The growth of the world’s two most populous nations, India and China, is often cited as the largest contributor to the reduction in global poverty levels in the last fifteen years. With an average annual growth rate of 9.5 percent, China has lifted over 400 million of its 1.3 billion citizens out of poverty in the last twenty years. India’s 7.5 percent average growth has brought an estimated 100 million out of its 1.1 billion people out of poverty since 1991. But the incredible growth of these rising powers has been marred by uneven gains. An estimated 150 million Chinese and more than 300 million Indians remain under the poverty line, earning less than one dollar a day. In China, this has meant a rapid, uncontrolled migration of people from rural areas into already crowded cities as this backgrounder explains. In India, one serious consequence is less food available to the poor. As indicated by increasing geographic, sector-based, and income inequalities within each country, benefits from growth have failed to trickle down to significant segments of populations. Experts say governments need to expand social spending, especially in health and education, as well as work toward more transparent policy implementation.
China, termed the “dragon” by economists, has followed a model where growth has primarily been led by investment and a growing global trade surplus. India, known as the “elephant,” has run contrary to the traditional Asian growth strategy of exporting low-priced manufactured goods to the West. Instead, India has “relied on its domestic market more than exports, consumption more than investment, services more than industry, and high-tech more than low-skilled manufacturing,” writes economist Gurcharan Das in Foreign Affairs. Since December 2004, China has been working to alter its growth strategy toward one that’s driven more by domestic consumption, usually perceived as more sustainable in the long run.
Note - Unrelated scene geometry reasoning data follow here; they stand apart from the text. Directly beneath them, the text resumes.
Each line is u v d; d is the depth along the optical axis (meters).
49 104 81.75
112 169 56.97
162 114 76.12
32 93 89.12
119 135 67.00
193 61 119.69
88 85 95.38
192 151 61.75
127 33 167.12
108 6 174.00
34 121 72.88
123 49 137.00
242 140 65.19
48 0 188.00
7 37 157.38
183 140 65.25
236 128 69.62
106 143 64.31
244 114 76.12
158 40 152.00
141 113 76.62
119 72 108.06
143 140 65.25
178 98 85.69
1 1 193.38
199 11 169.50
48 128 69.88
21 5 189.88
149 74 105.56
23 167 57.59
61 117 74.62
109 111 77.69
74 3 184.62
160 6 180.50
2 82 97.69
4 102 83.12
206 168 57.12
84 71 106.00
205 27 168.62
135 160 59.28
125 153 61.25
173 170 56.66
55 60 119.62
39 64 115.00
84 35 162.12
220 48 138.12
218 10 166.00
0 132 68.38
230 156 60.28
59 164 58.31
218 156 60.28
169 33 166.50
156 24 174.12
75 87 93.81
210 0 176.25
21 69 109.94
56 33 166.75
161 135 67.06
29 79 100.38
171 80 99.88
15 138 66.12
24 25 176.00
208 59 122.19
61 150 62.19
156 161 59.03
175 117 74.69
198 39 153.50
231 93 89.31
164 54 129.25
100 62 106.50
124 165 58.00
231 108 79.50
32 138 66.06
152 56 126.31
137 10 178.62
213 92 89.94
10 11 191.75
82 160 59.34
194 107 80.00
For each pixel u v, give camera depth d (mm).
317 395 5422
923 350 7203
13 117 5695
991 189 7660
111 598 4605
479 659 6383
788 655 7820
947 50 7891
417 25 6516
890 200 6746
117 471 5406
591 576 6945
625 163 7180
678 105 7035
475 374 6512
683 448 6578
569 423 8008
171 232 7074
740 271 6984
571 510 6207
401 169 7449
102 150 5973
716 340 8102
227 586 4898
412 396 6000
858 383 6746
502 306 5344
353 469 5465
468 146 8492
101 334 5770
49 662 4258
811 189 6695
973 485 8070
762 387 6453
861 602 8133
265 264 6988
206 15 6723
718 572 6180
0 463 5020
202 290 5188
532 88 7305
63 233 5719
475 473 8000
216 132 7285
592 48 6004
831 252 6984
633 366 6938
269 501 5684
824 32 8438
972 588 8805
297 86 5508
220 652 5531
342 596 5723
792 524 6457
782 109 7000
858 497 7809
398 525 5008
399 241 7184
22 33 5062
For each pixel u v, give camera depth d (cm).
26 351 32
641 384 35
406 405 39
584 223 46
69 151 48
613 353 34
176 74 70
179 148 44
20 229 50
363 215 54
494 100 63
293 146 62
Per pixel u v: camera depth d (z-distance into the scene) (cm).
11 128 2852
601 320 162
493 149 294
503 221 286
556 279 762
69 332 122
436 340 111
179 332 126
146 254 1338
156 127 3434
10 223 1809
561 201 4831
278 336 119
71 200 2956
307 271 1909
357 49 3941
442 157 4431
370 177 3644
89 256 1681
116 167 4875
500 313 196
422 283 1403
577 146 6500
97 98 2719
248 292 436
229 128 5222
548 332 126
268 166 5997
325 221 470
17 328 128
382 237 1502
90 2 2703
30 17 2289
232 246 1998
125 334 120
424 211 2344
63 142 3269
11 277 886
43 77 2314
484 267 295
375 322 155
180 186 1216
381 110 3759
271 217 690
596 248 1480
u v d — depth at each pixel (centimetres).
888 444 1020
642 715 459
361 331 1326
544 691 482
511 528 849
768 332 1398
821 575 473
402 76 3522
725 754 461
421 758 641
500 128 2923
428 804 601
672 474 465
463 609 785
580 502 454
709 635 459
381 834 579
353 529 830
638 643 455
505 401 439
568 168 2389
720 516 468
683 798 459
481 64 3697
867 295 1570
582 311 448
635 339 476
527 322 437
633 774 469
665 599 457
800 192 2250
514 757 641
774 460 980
But so far, progress has been limited. CFR Senior Fellow Adam Segal says he is not sure how China will go about shifting export-led growth toward a more consumption-driven model because the Chinese tend to save instead of spend. Unless poor Chinese feel that they have future security by way of pensions or other social services, they will not consume more, he says. Also, while China has followed a state-centric growth model, India’s growth has been mostly driven by private entrepreneurship, experts say.
While the Chinese and Indian growth models are different, some of the consequences have been similar. In particular, growth has been uneven in both countries, according to the World Bank and other sources.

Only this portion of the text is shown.